◆ TEXTAUSZUG:
Eine Wurst auf einer Gabel

Yasin Arıbuğa/Unsplash

Sinn und Konsum

Ein bisschen weniger Wurst ist ganz schön viel

Immer mehr Menschen bemühen sich, weniger Fleisch zu essen. Dafür kriegen sie wenig Anerkennung. Es ist an der Zeit, sie mit Konfetti zu bewerfen.

Profilbild von Theresa Bäuerlein
Reporterin für Sinn und Konsum

Es gibt eine Frage, die ich mir seit gut zehn Jahren stelle, also seit ich über Ernährung schreibe. Wenn in den sozialen Medien darüber diskutiert wird, ob Menschen vielleicht etwas weniger Fleisch essen könnten als die durchschnittlich knapp 70 Kilo, die in den entwickelten Ländern üblich sind, gibt es immer diesen einen Typen. Nennen wir ihn Jens.

Jens postet mitten in die Diskussion ein Bild von einem riesigen Steak hinein und schreibt dazu: „Mein Abendessen“. Jedes Mal, wenn das passiert, starre ich auf das Foto und frage mich: Was hat er davon?

Ich versuche, die Logik zu verstehen. Sagen wir, es geht um ein anderes Thema, vielleicht Waldspaziergänge. Posten Typen wie Jens dann ein Bild von einer Autobahn? Oder man diskutiert über Diabetes-Prävention. Laden sie ein Bild von einem Karamellbrownie hoch?

◆ AUFGABEN:
a: Warum ist es laut dem Textauszug an der Zeit, Menschen mit Konfetti zu bewerfen? Antworten Sie in ein bis drei Sätzen.
b: Schreiben Sie aus dem Textauszug den Abschnitt von „Es gibt eine“ bis einschließlich „hat er davon?“ wortgetreu ab.

◆ EINTRÄGE:
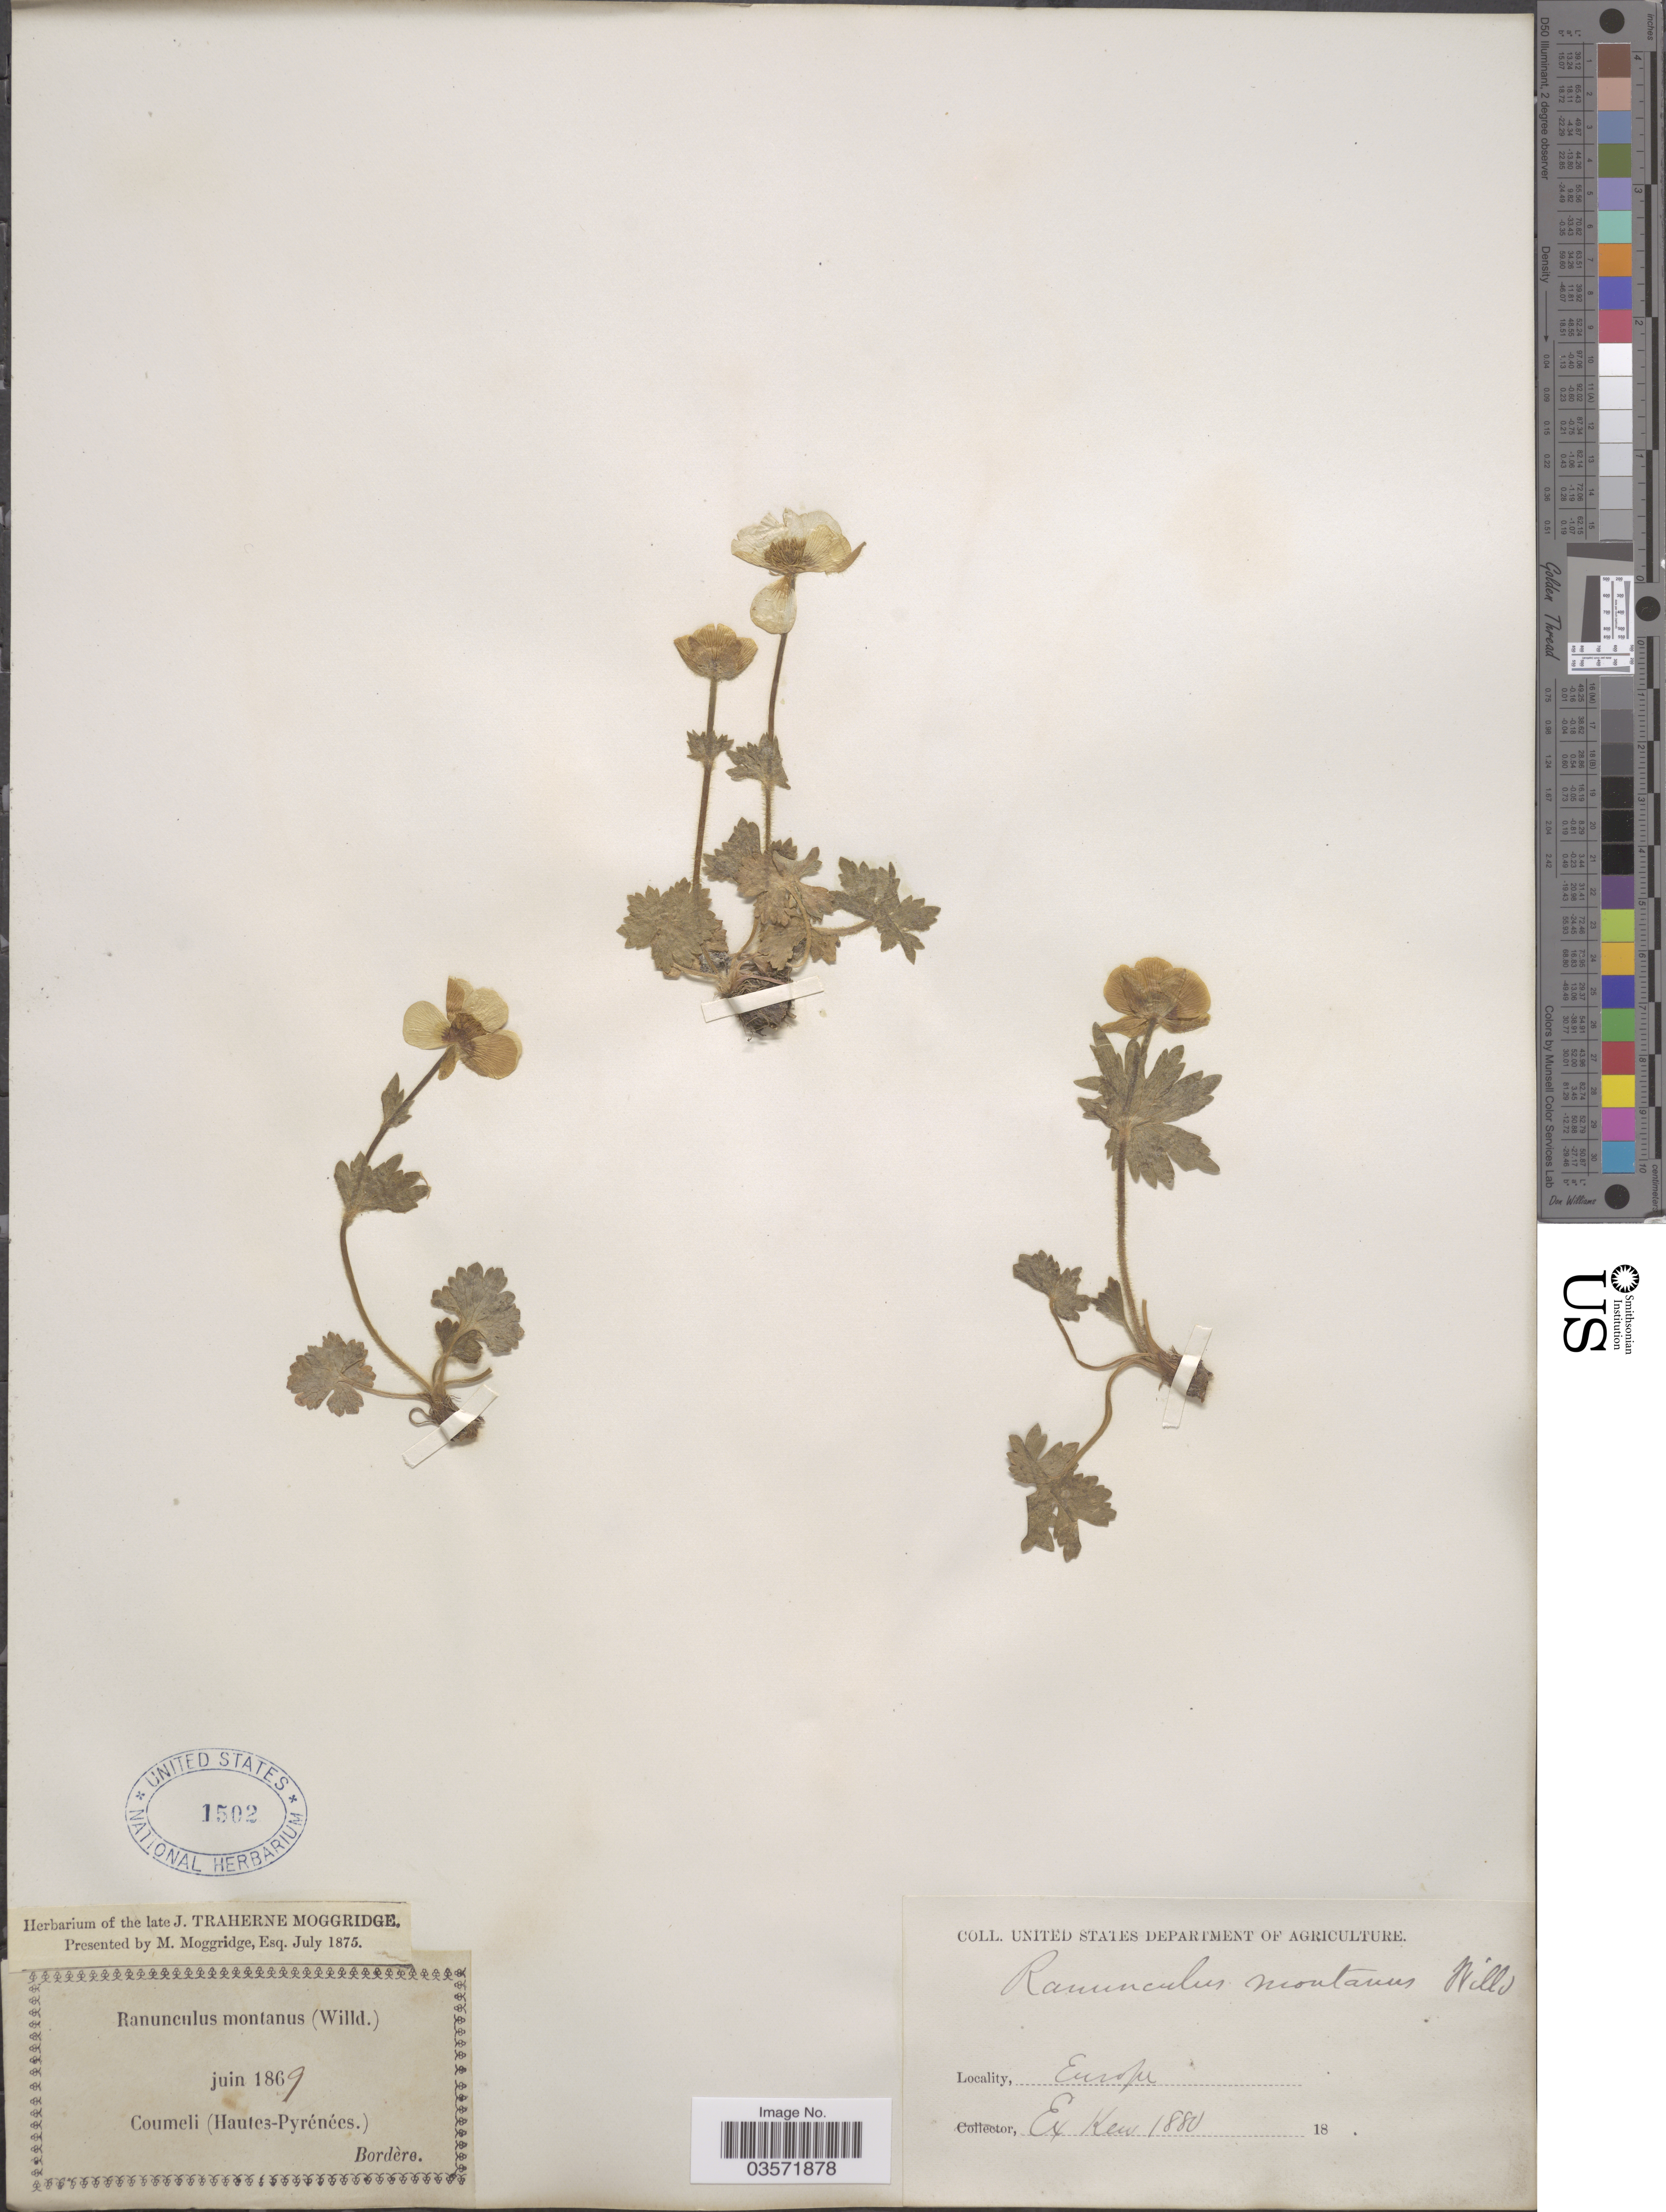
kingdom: Plantae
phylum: Tracheophyta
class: Magnoliopsida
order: Ranunculales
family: Ranunculaceae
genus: Ranunculus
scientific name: Ranunculus montanus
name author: Willd.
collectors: -. Bordère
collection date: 1869-06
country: France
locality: Europe. Coumeli (Hautes-Pyrénées).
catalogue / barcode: US 1502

◆ LÖSUNGEN JE AUFGABE:
a: Immer mehr Menschen bemühen sich, weniger Fleisch zu essen. Dafür bekommen sie aber wenig Anerkennung.

b:
Es gibt eine Frage, die ich mir seit gut zehn Jahren stelle, also seit ich über Ernährung schreibe. Wenn in den sozialen Medien darüber diskutiert wird, ob Menschen vielleicht etwas weniger Fleisch essen könnten als die durchschnittlich knapp 70 Kilo, die in den entwickelten Ländern üblich sind, gibt es immer diesen einen Typen. Nennen wir ihn Jens.

Jens postet mitten in die Diskussion ein Bild von einem riesigen Steak hinein und schreibt dazu: „Mein Abendessen“. Jedes Mal, wenn das passiert, starre ich auf das Foto und frage mich: Was hat er davon?